Eliminating _all_ tail calls hurts this with little benefit in the majority of
cases where you aren't doing any recursion (mutual or otherwise) and will
never blow the stack.

Of course, you can do clever things to regenerate stack traces while still
doing general TCO, but that adds a lot of complexity and simplicity of
implementation is an important feature.

2\. With a language that has a non-sexpr syntax, it can be very hard for a
user to tell which call actually _is_ the tail call. Consider something like:

    
    
        {
          return (foo.bar + !baz).call ? some.thing : other / wise
        }
    

Can you quickly identify if this code won't blow the stack or not? If a user
comes along and makes some tiny change to that statement, can they be
confident their program won't start failing on larger inputs?

Given that, I think it's good to visibly call out "Hey, there's a tail call
here. It's important!" in the source code. I'm not sure what the syntax will
look like yet, but that's my intent.

    
    
        var F = new Fn { | x | if (x == 0) { return x } else { return F.call(x - 1) }}
    
    

Designing a syntax that's simple, expressive, and beautiful is tricky! Coming
up with one that's easy to compile with a single pass compiler is even more
tricky.

* [The problem]: From the tail-call passage above, copy word for word the part that opens with the words containing "Eliminating _all_ tail" and closes with "an important feature.".

* [Data]:
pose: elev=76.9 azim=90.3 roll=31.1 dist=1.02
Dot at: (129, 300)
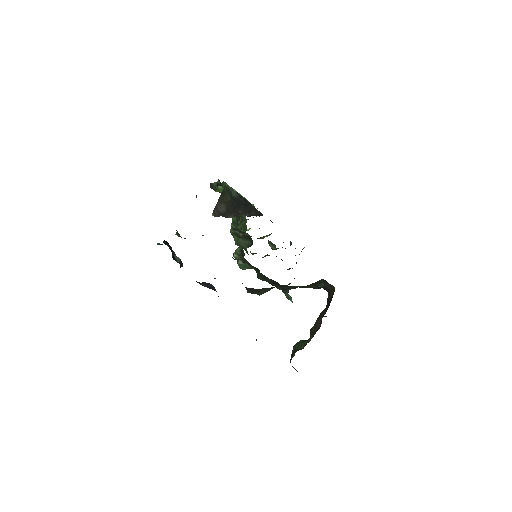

* [Solution for this problem]:
Eliminating _all_ tail calls hurts this with little benefit in the majority of
cases where you aren't doing any recursion (mutual or otherwise) and will
never blow the stack.

Of course, you can do clever things to regenerate stack traces while still
doing general TCO, but that adds a lot of complexity and simplicity of
implementation is an important feature.